The man carrying the staff of a high priest and the ankh symbol of a pharaoh stood at the entrance to the temple, watching the shaft of light from the setting sun rise up the body of the statue that loomed out of the far wall. Ahead in the gloom the others stood aside to let him pass forward, sprinkling incense and mouthing incantations as they did so. They were all present, the priests of this cult and also the priests of the god Amun from Thebes: those who had grown fat on the wealth that was rightfully his, and had doubted his allegiance to the gods. They had come here, a thousand miles to the south of the pyramids, to the edge of the known world, believing that he had chosen this place to prostrate himself before them, to recant his heresy and purify himself before the gods, to arise once again with the trappings of priesthood that had weighed down his father and generations of pharaohs before that. He passed them now, men with shaven heads and pious expressions who wore the gold-hemmed robes and upturned sandals that showed wealth, and he felt nothing but contempt. Soon they would know the truth.
Published by Headline on 26th September 2013
Akhenaten the Sun-Pharaoh presides over Egypt…until the day he casts off his crown and mysteriously disappears into the desert, his legacy seemingly swallowed up by the sands beneath the Great Pyramids of Giza.
A British soldier serving in the Sudan stumbles upon a submerged temple containing drawings of a terrifying god fed by human sacrifice. The soldier is on a mission to reach General Gordon before Khartoum falls. But he hides a secret of his own.
Jack Howard and his team are excavating an incredible underwater site, but dark forces watch to see what they will find. Diving into the Nile, they enter a world three thousand years backing history, inhabited by a people who have sworn to guard the greatest secret of all time…
David Gibbins has written seven bestselling novels, and Pharaoh is his eighth. I love an adventure story, and anything about Egypt, so it seemed that this book would be a win-win choice. Having not read any of his previous novels, I didn’t know that the main character, Jack Howard, is an archaeological diver, which was an interesting premise. I don’t know anything about diving so I initially wondered if this book would suit me. The detail that Gibbins goes into is not so technical to be boring, but explanatory enough that I was immediately interested and could also imagine what it would have been like under the Nile exploring for treasure.

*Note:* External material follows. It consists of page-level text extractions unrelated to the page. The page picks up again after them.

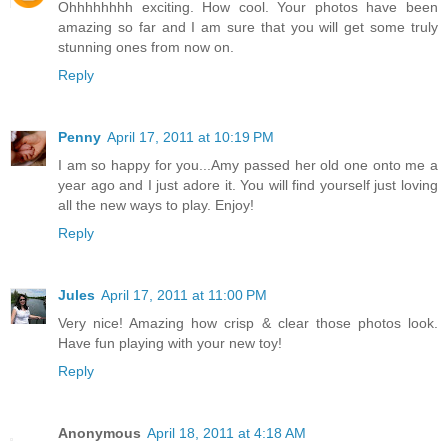
Ohhhhhhhh exciting. How cool. Your photos have been
amazing so far and I am sure that you will get some truly
stunning ones from now on.
Reply
Penny
April 17, 2011 at 10:19 PM
I am so happy for you...Amy passed her old one onto me a
year ago and I just adore it. You will find yourself just loving
all the new ways to play. Enjoy!
Reply
Jules
April 17, 2011 at 11:00 PM
Very nice! Amazing how crisp & clear those photos look.
Have fun playing with your new toy!
Reply
Anonymous
April 18, 2011 at 4:18 AM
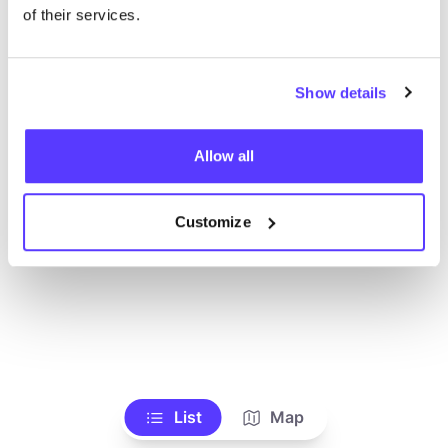
Voir tous les magasins
of their services.
Show details
Allow all
Customize
List
Map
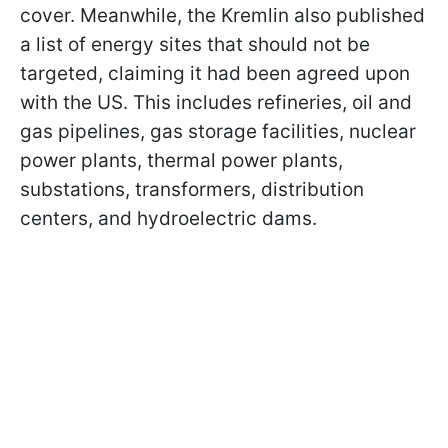
cover. Meanwhile, the Kremlin also published
a list of energy sites that should not be
targeted, claiming it had been agreed upon
with the US. This includes refineries, oil and
gas pipelines, gas storage facilities, nuclear
power plants, thermal power plants,
substations, transformers, distribution
centers, and hydroelectric dams.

Pharaoh is split into three distinct parts, ancient Egypt, wartime in 1884 and the present day. The section on ancient Egypt immediately captivated me and I avidly turned the pages immersing myself in the reign of Akhenaten. Now, I’m not a great fan of wartime novels, but have to say that the parts where this was the primary focus were as captivating as the others and I soon found myself reading on to find out what the ending would be once the book concluded in the present day. Gibbins is sure to have found himself with another bestseller amongst his fans, and I’ll definitely be reading more of his previous work after this.